We see our trauma without shame; we as post-modernists collapse the old lying stories and focus on the dispossessed with a reckoning of gender, race and class. As we stumble over the rights of all, the truths of many, we pretend in our reflexivity that we honour all beliefs, all creeds, all kinds and in our acceptance of all we cannot see/shield ourselves from the lies. We have only a void. And when we hear the accusative cries of evil between competing powers systems we know that we are ill-equipped because this evil has become rationalized, sanitized and made banal. Writers have long forsaken representing the states of being of alienated characters. There is a sense that some form of action needs to be heeded and represented again. However the human propensity to return again and again to the object of desire so that it might be revealed has been blockaded. I agree with Badiou that only ‘the event’ matters. It is the event that gives access to our lies and a means towards bringing about their revelation. We must embrace the void of ourselves as subjects and by responding to an ‘event’ via action bring ourselves into being. Action not reflexivity is the means of hunting down the lie.
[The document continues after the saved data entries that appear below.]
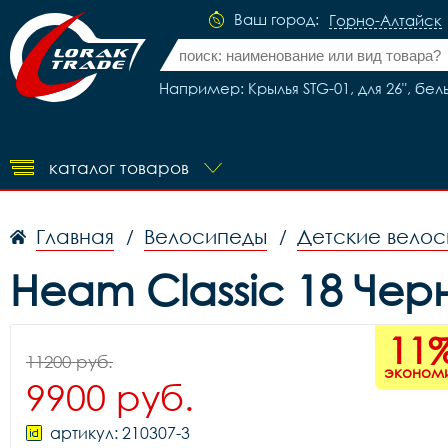
Ваш город:
Горно-Алтайск
Например: Крылья STG-01, для 26", бел
каталог товаров
Главная
Велосипеды
Детские вело
/
/
Heam Classic 18 Че
11
11200 руб.
эконом
9900 руб.
артикул: 210307-3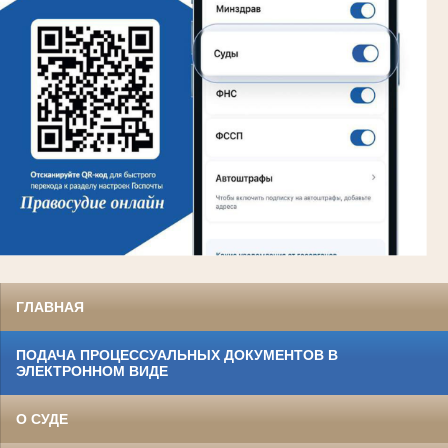
ГЛАВНАЯ
ПОДАЧА ПРОЦЕССУАЛЬНЫХ ДОКУМЕНТОВ В
ЭЛЕКТРОННОМ ВИДЕ
О СУДЕ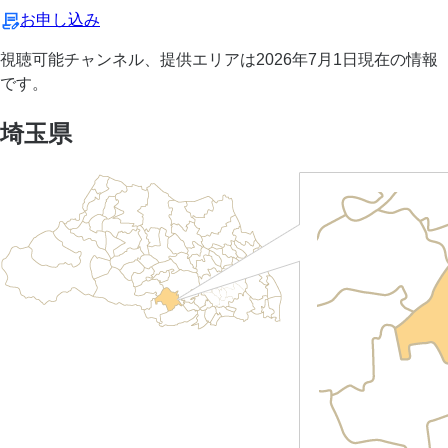
お申し込み
視聴可能チャンネル、提供エリアは2026年7月1日現在の情報
です。
埼玉県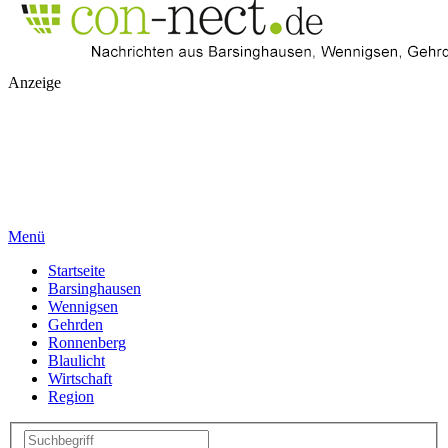
Anzeige
Menü
Startseite
Barsinghausen
Wennigsen
Gehrden
Ronnenberg
Blaulicht
Wirtschaft
Region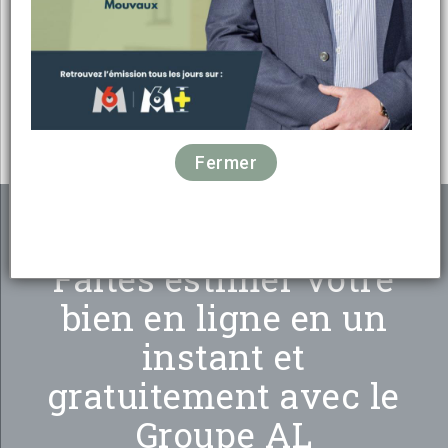
Faites estimer votre
bien en ligne en un
instant et
gratuitement avec le
Groupe AL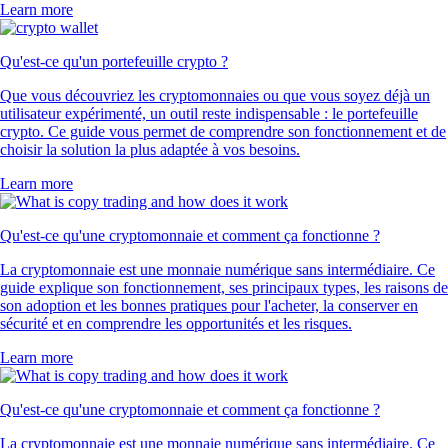
Learn more
Qu'est-ce qu'un portefeuille crypto ?
Que vous découvriez les cryptomonnaies ou que vous soyez déjà un
utilisateur expérimenté, un outil reste indispensable : le portefeuille
crypto. Ce guide vous permet de comprendre son fonctionnement et de
choisir la solution la plus adaptée à vos besoins.
Learn more
Qu'est-ce qu'une cryptomonnaie et comment ça fonctionne ?
La cryptomonnaie est une monnaie numérique sans intermédiaire. Ce
guide explique son fonctionnement, ses principaux types, les raisons de
son adoption et les bonnes pratiques pour l'acheter, la conserver en
sécurité et en comprendre les opportunités et les risques.
Learn more
Qu'est-ce qu'une cryptomonnaie et comment ça fonctionne ?
La cryptomonnaie est une monnaie numérique sans intermédiaire. Ce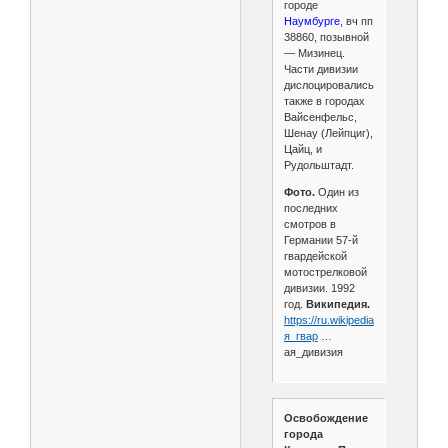
городе
Наумбурге
, вч пп
38860, позывной
— Мизинец.
Части дивизии
дислоцировались
также в городах
Вайсенфельс,
Шенау (Лейпциг),
Цайц, и
Рудольштадт.
Фото.
Один из
последних
смотров в
Германии 57-й
гвардейской
мотострелковой
дивизии. 1992
год.
Википедия.
https://ru.wikipedia.org/wiki/57-
я_гвар
…
ая_дивизия
Освобождение
города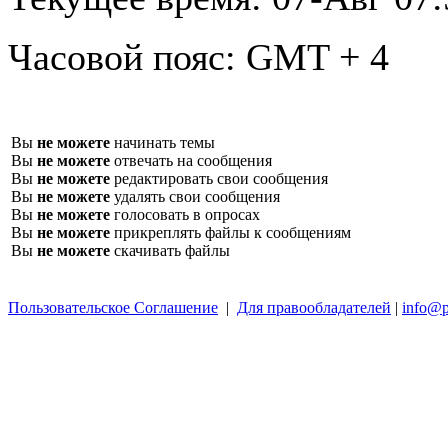
Часовой пояс:
GMT + 4
Вы
не можете
начинать темы
Вы
не можете
отвечать на сообщения
Вы
не можете
редактировать свои сообщения
Вы
не можете
удалять свои сообщения
Вы
не можете
голосовать в опросах
Вы
не можете
прикреплять файлы к сообщениям
Вы
не можете
скачивать файлы
Пользовательское Соглашение
|
Для правообладателей
|
info@p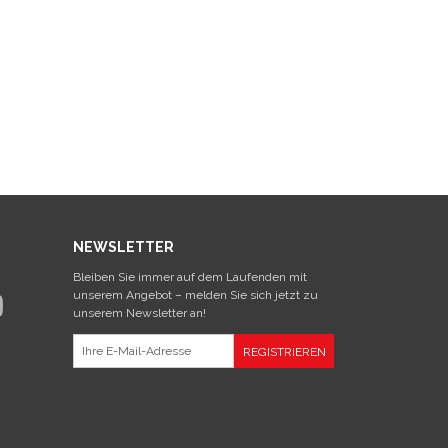
NEWSLETTER
Bleiben Sie immer auf dem Laufenden mit
unserem Angebot – melden Sie sich jetzt zu
unserem Newsletter an!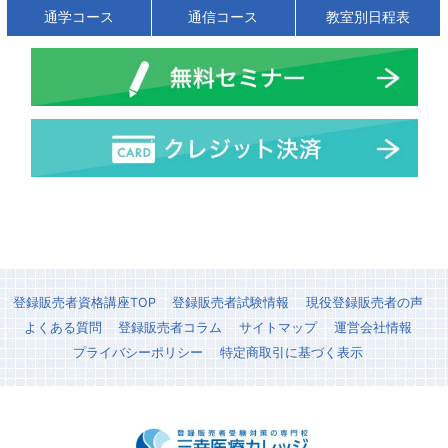
通学コース
通信コース
教室別日程表
登録販売者資格講座TOP
登録販売者試験情報
現役登録販売者の声
よくある質問
登録販売者コラム
サイトマップ
運営会社情報
プライバシーポリシー
特定商取引に基づく表示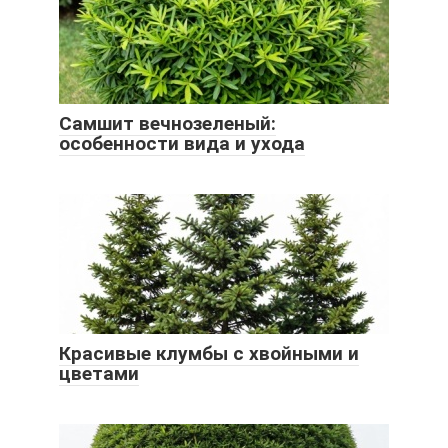
Самшит вечнозеленый:
особенности вида и ухода
Красивые клумбы с хвойными и
цветами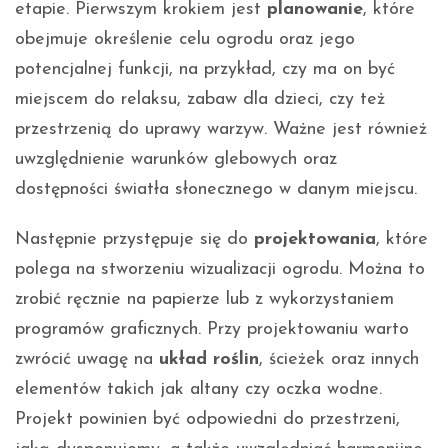
etapie. Pierwszym krokiem jest
planowanie
, które
obejmuje określenie celu ogrodu oraz jego
potencjalnej funkcji, na przykład, czy ma on być
miejscem do relaksu, zabaw dla dzieci, czy też
przestrzenią do uprawy warzyw. Ważne jest również
uwzględnienie warunków glebowych oraz
dostępności światła słonecznego w danym miejscu.
Następnie przystępuje się do
projektowania
, które
polega na stworzeniu wizualizacji ogrodu. Można to
zrobić ręcznie na papierze lub z wykorzystaniem
programów graficznych. Przy projektowaniu warto
zwrócić uwagę na
układ roślin
, ścieżek oraz innych
elementów takich jak altany czy oczka wodne.
Projekt powinien być odpowiedni do przestrzeni,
I return to my original statement that evil has become banal. It’s a shocking idea this oppression by banality and it connects to one of the earlier ‘definitions’ of tragedy that Tragedy ‘occurs against a background of incomprehension. The world is not to be understood in its entirety – mystery and evil stalk it’. Earlier tragedies entailed protagonists who named the evil and then sought to dispel it to an audience who shared a common value system that would accept that naming. In our contemporary world it is not difficult to acknowledge that ‘evil’ stalks human kind whether it is manifested in political atrocities; forced migrations; terrorism; exploitation of the dispossessed; the poor and the marginalized. However in our contemporary globalized world of plurality and pragmatism ‘evil’ is not named beyond the imperatives of competing political power systems. A globalized audience accepts at best a plurality of values which allows merely an identification of ‘evil’ attributable to a competing political power rather than as endemic to the human condition.

Oliver Bennett’s study Cultural Pessimism: Narratives of Decline makes a particularly salient point when he suggests that perhaps the ideological and the moral cannot be separated (Bennett,2001, p. 54); certainly there is an unlikelihood of tragic art re-appearing in a world which does not have any morally shared ground. The art of tragedy emerges in cultures that recognize their own frailties, their own propensity for error, their own perversities and cruelties towards fellow human beings. Tragedy occurs when a society recognizes that laws of the land must be continually renewed because their ordinance will endorse ‘evil’ and corruption unless they are able to be scrutinized and over-hauled. If evil belongs always to the ‘other’, it becomes abstract, obtuse and banal.

This paper has identified the changing forms that the tragic art has undergone across time; it has argued that its absence in the past occurred during periods when, for example, the illusion of science made it seem unnecessary. Contemporary society has no such illusion to explain its absence. If indeed Tragedy provides the means by which men and women are enlightened about the lies that underpin their societies, it would appear that its healing powers are desirable. It is my contention however that as long as ‘evil’ is seen as banal, art will be unable to access the spiritual aspect of humankind that seeks its own renewal. It will be undeserving of the healing powers of tragic art that come with the courage to know the lies that form the infrastructure of national and global societies.